Our Ancestors Had A Tail And Lost It Twice

– Our ancestors had a tail and they lost it twice. What we, modern humans have today is only a “vestigial” tail, an evolutionary leftover. It is visible in embryos, but by the time we are born, we only have a few small bones that cannot be seen from the outside.

The tail bone is vestigial, an organ or trait in humans that have lost their original function through evolution. The tail bone is actually a part of a larger group of features that have gone out of use.

Why we lost our tail has been a scientific mystery, but new research conducted by paleontologists from University of Pennsylvania sheds some light on this evolution enigma.

The origins of this mysterious vestigial tail can be traced back to fish.
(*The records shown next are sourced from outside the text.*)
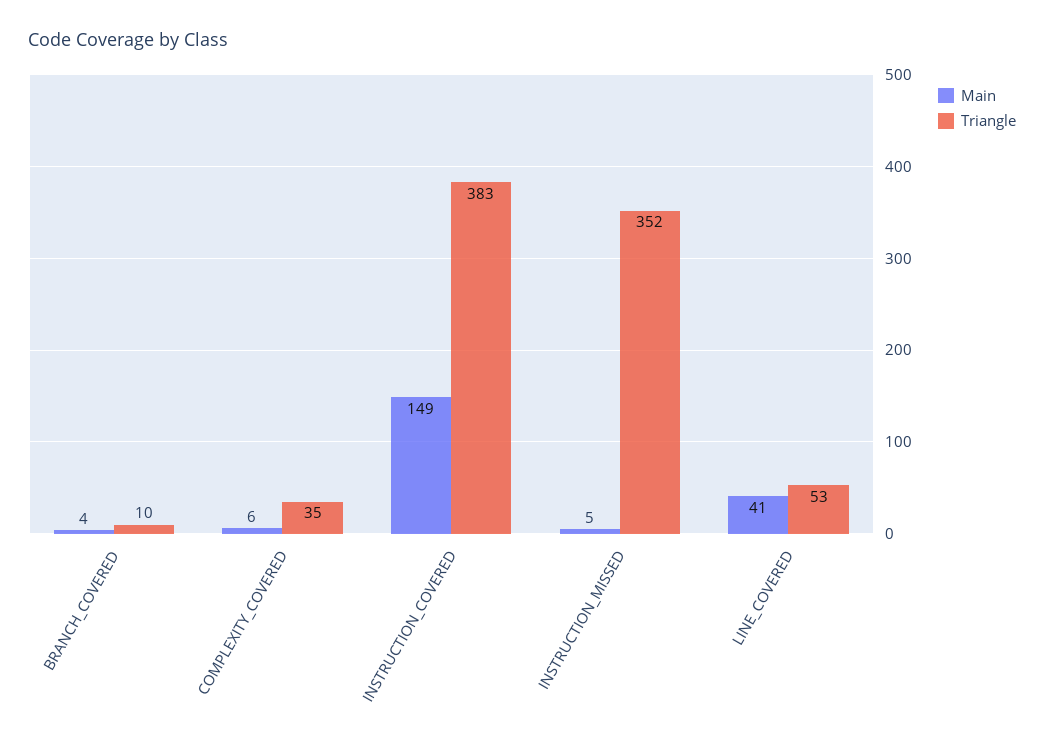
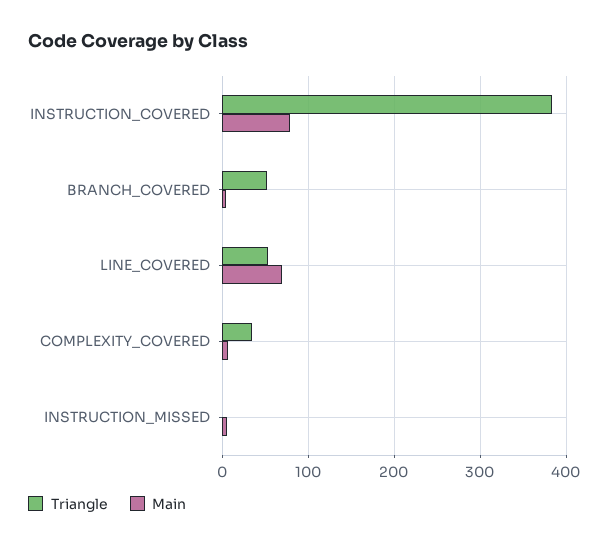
Triangle, BRANCH_COVERED: 10 -> 50
Main, INSTRUCTION_COVERED: 149 -> 80
Triangle, INSTRUCTION_MISSED: 352 -> 0
Main, LINE_COVERED: 41 -> 70

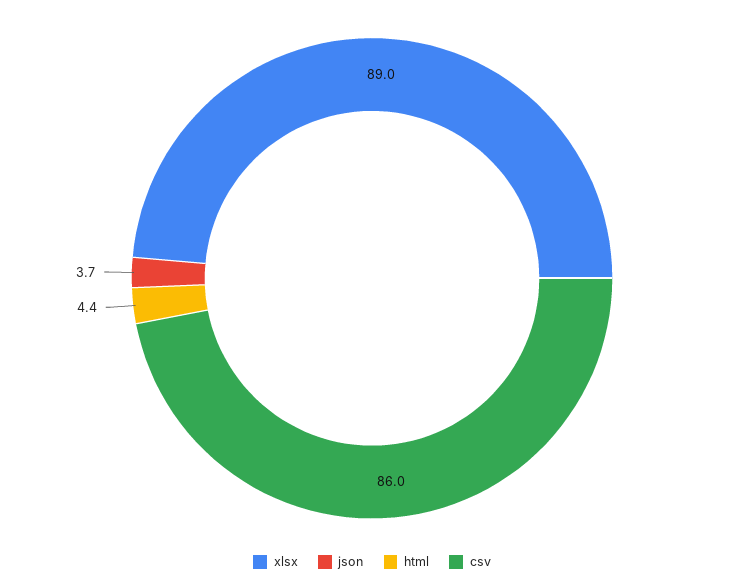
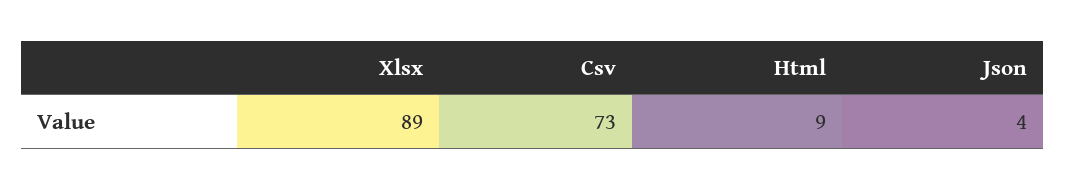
html: 4.4 -> 9
csv: 86 -> 73

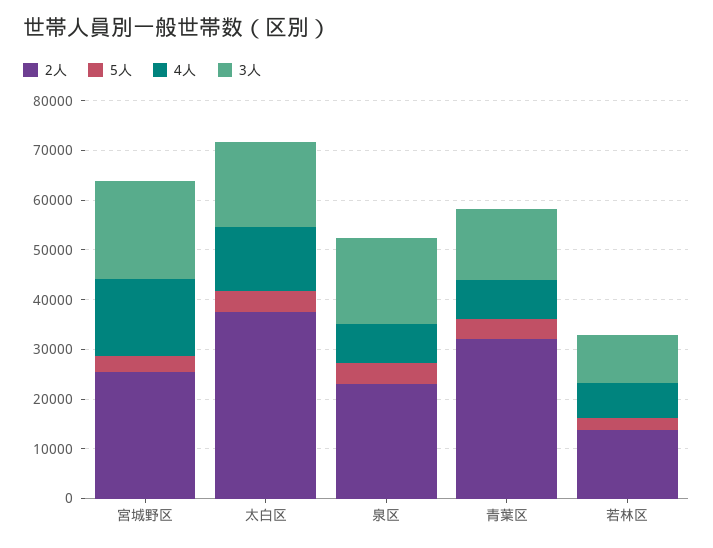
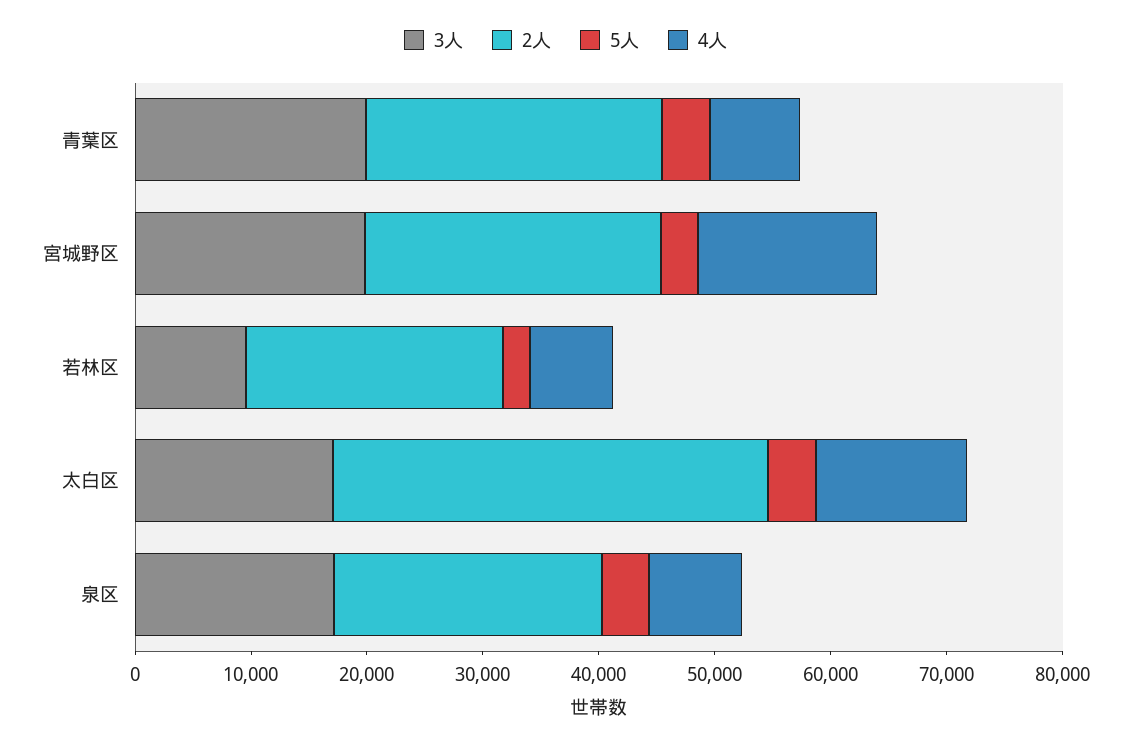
2人, 青葉区: 32000 -> 26000
3人, 青葉区: 14000 -> 20000
2人, 若林区: 14000 -> 22000

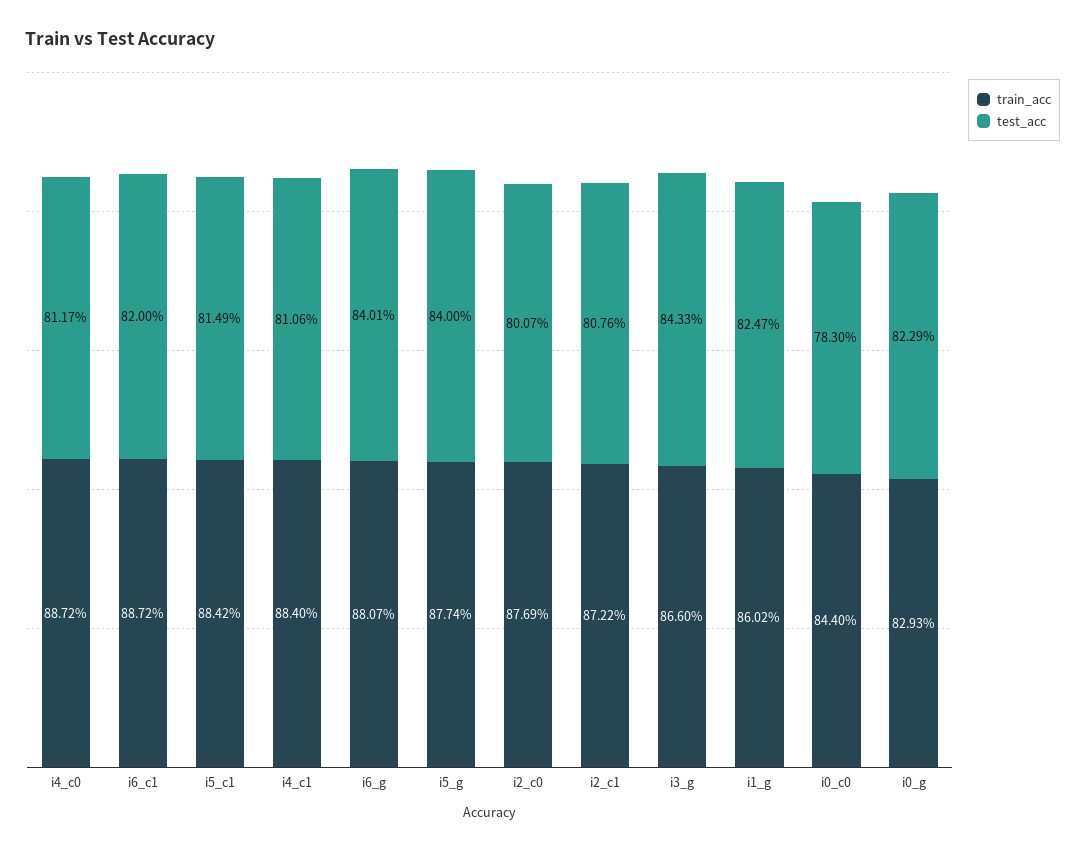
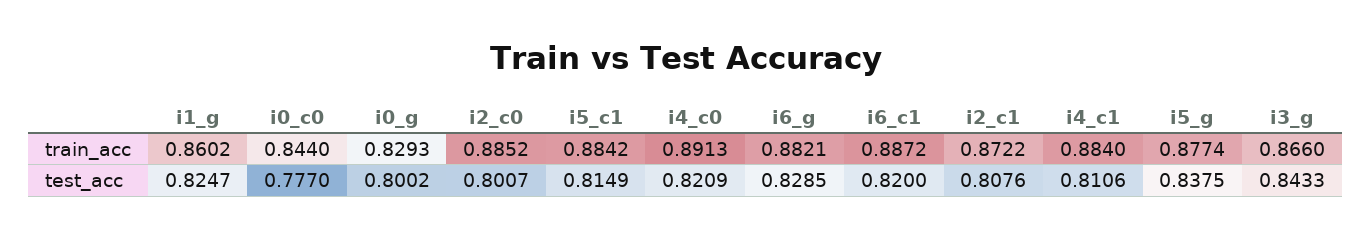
train_acc, i4_c0: 0.8872 -> 0.8913
test_acc, i4_c0: 0.8117 -> 0.8209
train_acc, i6_g: 0.8807 -> 0.8821
test_acc, i6_g: 0.8401 -> 0.8285
test_acc, i5_g: 0.84 -> 0.8375
train_acc, i2_c0: 0.8769 -> 0.8852
test_acc, i0_c0: 0.783 -> 0.777
test_acc, i0_g: 0.8229 -> 0.8002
To find out more about how ancestors lost their tail, researchers studied a 350-million-year-old hatchlings of the fossil fish Aetheretmon that possessed an asymmetrical tail, longer on the top than the bottom, which contains vertebrae.

When Lauren Sallan, an assistant professor in the School of Arts & Science’s Department of Earth and Environmental Science compared the Aetheretmon hatchlings with those of living fish, she discovered something surprising. The two “tails” started out one atop the other and then grew on their own. This discovery is highly significant because for nearly 200 years scientists assumed that the modern adult fish tail fin was simply added to the end of an ancestral tail shared with land animals.

“The tetrapod tail likely started as a limb-like outgrowth in the first vertebrates, while the fish caudal fin started as a co-opted median fin, like the dorsal fin. All vertebrate tail diversity might be explained by the relative growth and loss of these two tails, with the remaining fleshy tail stunted in humans as in fishes,” Sallan, said.

The disconnect means that the two tails went on their own evolutionary paths. Fish lost the fleshy tail and kept the flexible one to improve their swimming. Having just the back fin, she explained, “allows for more refined movements, which a muscular tail (originally present for power swimming) would disrupt.”

Adult apes, including human ancestors, took the tail loss process a step further, Sallan said, “losing the remaining bony tail for better upright movement. Like fish, the remnants of an embryonic bony tail are buried in our lower backs—the coccyx or tailbone—stunted by a loss of molecular signals that would otherwise cause it to grow out like an arm or leg. Thus, humans and fish embryos share mechanisms for controlling tail form.”

Today, most people don’t even know they have tailbones unless they break one. In rare cases, some people are born with a fully functioning tail. This has happened over 20 times in the past 100 years. When it happens the tail is usually removed surgically.